Traditional added value in retail implies two things: only retail can truly close the gap between Manufacturer and Consumer – for example by providing advise on a wide and/or deep product range – and during a purchase, product, information and transaction (largely) coincide.
E-commerce on the other hand is essentially based on digital added value and implies, the distance and time are irrelevant for the information and transaction. Instead of having inventory, service or personnel, outstanding processes need to be developed and monitored – but not necessarily "possessed" or provided by the actual company.
If these two commercial forms are so different, are all multi-, cross- and omnichannel fantasies unfounded? Is traditional retail in fact unknowingly dead and beyond remedy?
Proximity is very relevant in process thinking of digital intermediaries
Not if it reverses the starting point: when looking at e-commerce not before the trade level and old value added, but when interpreting its local, stationary and outdated position between manufacturer and consumer before e-commerce. If it becomes an intermediary.

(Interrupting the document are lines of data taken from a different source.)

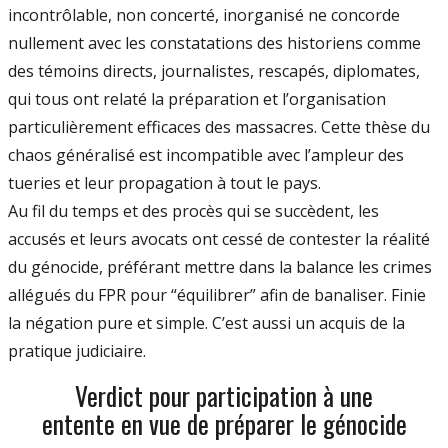
incontrôlable, non concerté, inorganisé ne concorde
nullement avec les constatations des historiens comme
des témoins directs, journalistes, rescapés, diplomates,
qui tous ont relaté la préparation et l’organisation
particulièrement efficaces des massacres. Cette thèse du
chaos généralisé est incompatible avec l’ampleur des
tueries et leur propagation à tout le pays.
Au fil du temps et des procès qui se succèdent, les
accusés et leurs avocats ont cessé de contester la réalité
du génocide, préférant mettre dans la balance les crimes
allégués du FPR pour “équilibrer” afin de banaliser. Finie
la négation pure et simple. C’est aussi un acquis de la
pratique judiciaire.
Verdict pour participation à une
entente en vue de préparer le génocide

Local proximity is no longer enough as a value to justify product limits and mark-ups at any time. But "proximity" continues to be very relevant in process thinking of digital intermediaries. This applies to optimising search engine performance, and shows in cooperative delivery structures, where stationary retailers accept and "process" orders from e-commerce – as part of the above integrated commercial processes. It’s less about intralogistics (inventory management) than retail distribution.
In this sense it’s a common misconception that an e-commerce company which opens a shop becomes a multichannel provider, thus part of the retail value-added model. It may be true that the actual retail store partly falls under a traditional model, but the overall structure is fully included in leading digital e-commerce processes. The retail store allows additional connections but nowadays is no longer considered an actual value.
The store is further not important for the business model, which is aligned with direct supply (for example by picking from a main warehouse, transaction before product transfer, etc.). In any case, the store can offer a better digital process. After all, the product is on site, the customer has an urgent need, the credit rating or the customer status require prepayment or cash on delivery. This allows the store to stage their products better, thus allowing additional and greater information value added. But then it’s rather a showroom than a retail store. This is now fact.
Vice versa, a multichannel retailer can develop its own digital added value in form of backward integration in e-commerce models. Let’s use "fashion" as an example. A local retailer could thwart debasement of the local presence with a strong digital offering: Instead of selecting the house tailor, tailoring jobs are placed online, to different contracted tailor’s shop connected via IT platform so the item can be sewn the same day.
The value-creation functions have a data foundation. They move within an IT-based infrastructure "end-to-end" (E2) between manufacturing and consumer, with a flexible process design and on the customer end controlled from the endpoint.
To develop digital added value models for "new retail", you first need to dismiss the traditional added value model, retail. E-commerce is not part of a traditional trade level.